━━ Task data
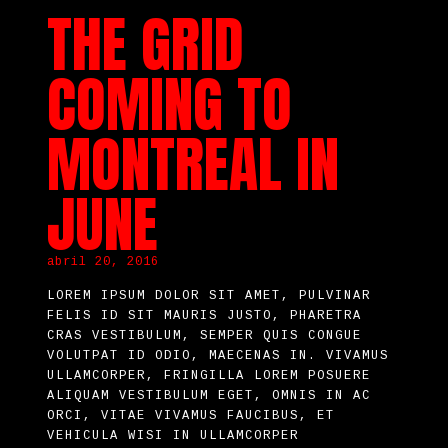
THE GRID
COMING TO
MONTREAL IN
JUNE
abril 20, 2016
LOREM IPSUM DOLOR SIT AMET, PULVINAR
FELIS ID SIT MAURIS JUSTO, PHARETRA
CRAS VESTIBULUM, SEMPER QUIS CONGUE
VOLUTPAT ID ODIO, MAECENAS IN. VIVAMUS
ULLAMCORPER, FRINGILLA LOREM POSUERE
ALIQUAM VESTIBULUM EGET, OMNIS IN AC
ORCI, VITAE VIVAMUS FAUCIBUS, ET
VEHICULA WISI IN ULLAMCORPER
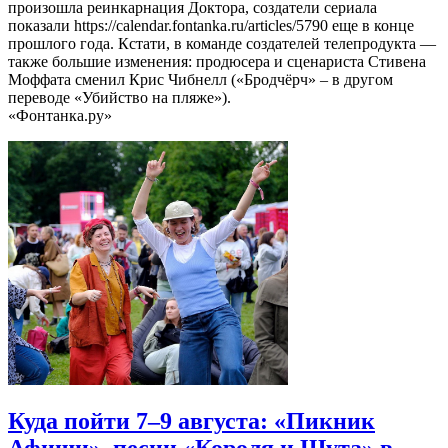
произошла реинкарнация Доктора, создатели сериала
показали https://calendar.fontanka.ru/articles/5790 еще в конце
прошлого года. Кстати, в команде создателей телепродукта —
также большие изменения: продюсера и сценариста Стивена
Моффата сменил Крис Чибнелл («Бродчёрч» – в другом
переводе «Убийство на пляже»).
«Фонтанка.ру»
Куда пойти 7–9 августа: «Пикник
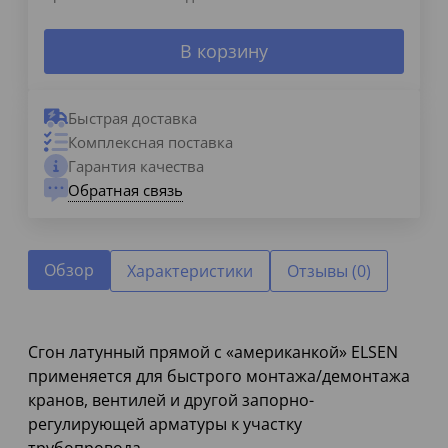
В корзину
Быстрая доставка
Комплексная поставка
Гарантия качества
Обратная связь
Обзор
Характеристики
Отзывы (0)
Сгон латунный прямой с «американкой» ELSEN
применяется для быстрого монтажа/демонтажа
кранов, вентилей и другой запорно-
регулирующей арматуры к участку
━━━━
Please reproduce every line of text in the listing above word for word, leaving out the pictures.

Task result
THE GRID
COMING TO
MONTREAL IN
JUNE
abril 20, 2016
LOREM IPSUM DOLOR SIT AMET, PULVINAR
FELIS ID SIT MAURIS JUSTO, PHARETRA
CRAS VESTIBULUM, SEMPER QUIS CONGUE
VOLUTPAT ID ODIO, MAECENAS IN. VIVAMUS
ULLAMCORPER, FRINGILLA LOREM POSUERE
ALIQUAM VESTIBULUM EGET, OMNIS IN AC
ORCI, VITAE VIVAMUS FAUCIBUS, ET
VEHICULA WISI IN ULLAMCORPER
произошла реинкарнация Доктора, создатели сериала
показали https://calendar.fontanka.ru/articles/5790 еще в конце
прошлого года. Кстати, в команде создателей телепродукта —
также большие изменения: продюсера и сценариста Стивена
Моффата сменил Крис Чибнелл («Бродчёрч» – в другом
переводе «Убийство на пляже»).
«Фонтанка.ру»
Куда пойти 7–9 августа: «Пикник
В корзину
Быстрая доставка
Комплексная поставка
Гарантия качества
Обратная связь
Обзор
Характеристики
Отзывы (0)
Сгон латунный прямой с «американкой» ELSEN
применяется для быстрого монтажа/демонтажа
кранов, вентилей и другой запорно-
регулирующей арматуры к участку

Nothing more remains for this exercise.